Partnership with Berkeley's DeepDrive

In addition to the release of Apollo Scape, Baidu announced it has joined the Berkeley DeepDrive (BDD) Industry Consortium, a top-tier research alliance investigating state-of-the-art technologies in computer vision and machine learning for automotive applications.

Housed at the University of California, Berkeley and led by Professor Trevor Darrell, Faculty Director of the California Program for Advanced Transportation Technology (PATH), the BDD consortium has attracted big tech names as partners, including Ford, NVIDIA, Qualcomm, and General Motors.

BDD's main research focus is on the fields of artificial intelligence known as deep reinforcement learning, cross-modal transfer learning, and clockwork FCNs, used for camera images to reduce frame processing times, enabling faster video processing.

At the press conference, Baidu released a large number of automated driving open data sets for the Apollo platform.
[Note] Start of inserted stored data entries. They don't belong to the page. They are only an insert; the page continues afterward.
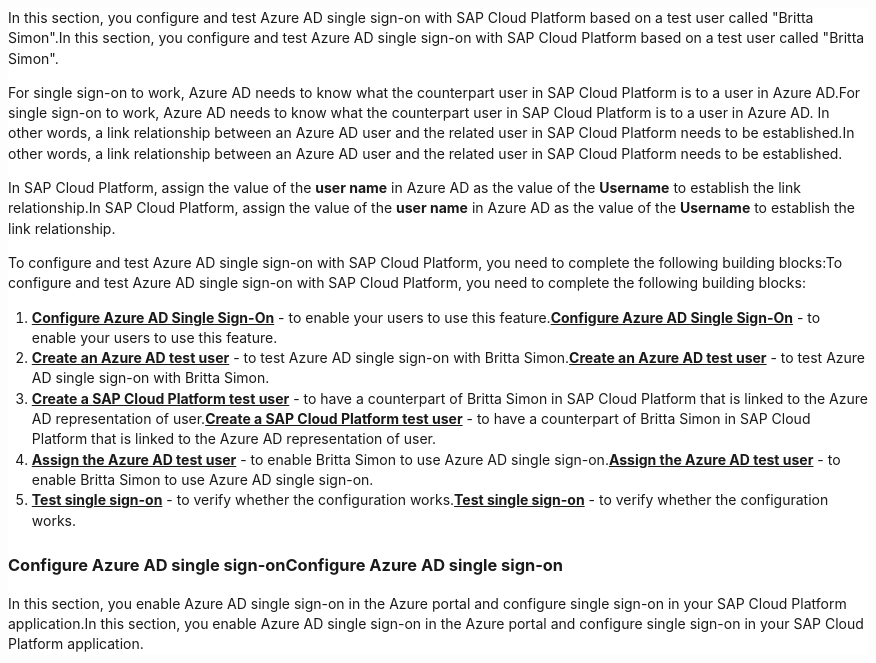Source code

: <span data-ttu-id="52cab-138">In this section, you configure and test Azure AD single sign-on with SAP Cloud Platform based on a test user called "Britta Simon".</span><span class="sxs-lookup"><span data-stu-id="52cab-138">In this section, you configure and test Azure AD single sign-on with SAP Cloud Platform based on a test user called "Britta Simon".</span></span>

<span data-ttu-id="52cab-139">For single sign-on to work, Azure AD needs to know what the counterpart user in SAP Cloud Platform is to a user in Azure AD.</span><span class="sxs-lookup"><span data-stu-id="52cab-139">For single sign-on to work, Azure AD needs to know what the counterpart user in SAP Cloud Platform is to a user in Azure AD.</span></span> <span data-ttu-id="52cab-140">In other words, a link relationship between an Azure AD user and the related user in SAP Cloud Platform needs to be established.</span><span class="sxs-lookup"><span data-stu-id="52cab-140">In other words, a link relationship between an Azure AD user and the related user in SAP Cloud Platform needs to be established.</span></span>

<span data-ttu-id="52cab-141">In SAP Cloud Platform, assign the value of the **user name** in Azure AD as the value of the **Username** to establish the link relationship.</span><span class="sxs-lookup"><span data-stu-id="52cab-141">In SAP Cloud Platform, assign the value of the **user name** in Azure AD as the value of the **Username** to establish the link relationship.</span></span>

<span data-ttu-id="52cab-142">To configure and test Azure AD single sign-on with SAP Cloud Platform, you need to complete the following building blocks:</span><span class="sxs-lookup"><span data-stu-id="52cab-142">To configure and test Azure AD single sign-on with SAP Cloud Platform, you need to complete the following building blocks:</span></span>

1. <span data-ttu-id="52cab-143">**[Configure Azure AD Single Sign-On](#configure-azure-ad-single-sign-on)** - to enable your users to use this feature.</span><span class="sxs-lookup"><span data-stu-id="52cab-143">**[Configure Azure AD Single Sign-On](#configure-azure-ad-single-sign-on)** - to enable your users to use this feature.</span></span>
1. <span data-ttu-id="52cab-144">**[Create an Azure AD test user](#create-an-azure-ad-test-user)** - to test Azure AD single sign-on with Britta Simon.</span><span class="sxs-lookup"><span data-stu-id="52cab-144">**[Create an Azure AD test user](#create-an-azure-ad-test-user)** - to test Azure AD single sign-on with Britta Simon.</span></span>
1. <span data-ttu-id="52cab-145">**[Create a SAP Cloud Platform test user](#create-a-sap-cloud-platform-test-user)** - to have a counterpart of Britta Simon in SAP Cloud Platform that is linked to the Azure AD representation of user.</span><span class="sxs-lookup"><span data-stu-id="52cab-145">**[Create a SAP Cloud Platform test user](#create-a-sap-cloud-platform-test-user)** - to have a counterpart of Britta Simon in SAP Cloud Platform that is linked to the Azure AD representation of user.</span></span>
1. <span data-ttu-id="52cab-146">**[Assign the Azure AD test user](#assign-the-azure-ad-test-user)** - to enable Britta Simon to use Azure AD single sign-on.</span><span class="sxs-lookup"><span data-stu-id="52cab-146">**[Assign the Azure AD test user](#assign-the-azure-ad-test-user)** - to enable Britta Simon to use Azure AD single sign-on.</span></span>
1. <span data-ttu-id="52cab-147">**[Test single sign-on](#test-single-sign-on)** - to verify whether the configuration works.</span><span class="sxs-lookup"><span data-stu-id="52cab-147">**[Test single sign-on](#test-single-sign-on)** - to verify whether the configuration works.</span></span>

### <a name="configure-azure-ad-single-sign-on"></a><span data-ttu-id="52cab-148">Configure Azure AD single sign-on</span><span class="sxs-lookup"><span data-stu-id="52cab-148">Configure Azure AD single sign-on</span></span>

<span data-ttu-id="52cab-149">In this section, you enable Azure AD single sign-on in the Azure portal and configure single sign-on in your SAP Cloud Platform application.</span><span class="sxs-lookup"><span data-stu-id="52cab-149">In this section, you enable Azure AD single sign-on in the Azure portal and configure single sign-on in your SAP Cloud Platform application.</span></span>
For autonomous driving developers, the high-quality real data is an indispensable "raw material." However, few companies have the ability to develop and maintain a suitable automated driving platform that regularly calibrates and collects vast amounts of new data.

Baidu vice president, chief of AI technology platform system (AIG), and Wang Haifeng, director of Baidu Research Institute, said: "Baidu and Berkeley's cooperation will rely on Apollo's open platform's industrial resources and Berkeley's top academic team to speed up automated driving. Technological innovation, theoretical innovation, and the process of landing applications."

"The partnership will incorporate Apollo's industrial resources and Berkeley's top academic team to ramp up the innovation of theoretical research, applied technology, and commercial applications."

Apollo Open Platform and BDD will jointly conduct a Workshop on Autonomous Driving at CVPR 2018 (IEEE International Conference on Computer Vision and Pattern Recognition) this June in Salt Lake City, where they will organize task competitions based on Apollo Scape.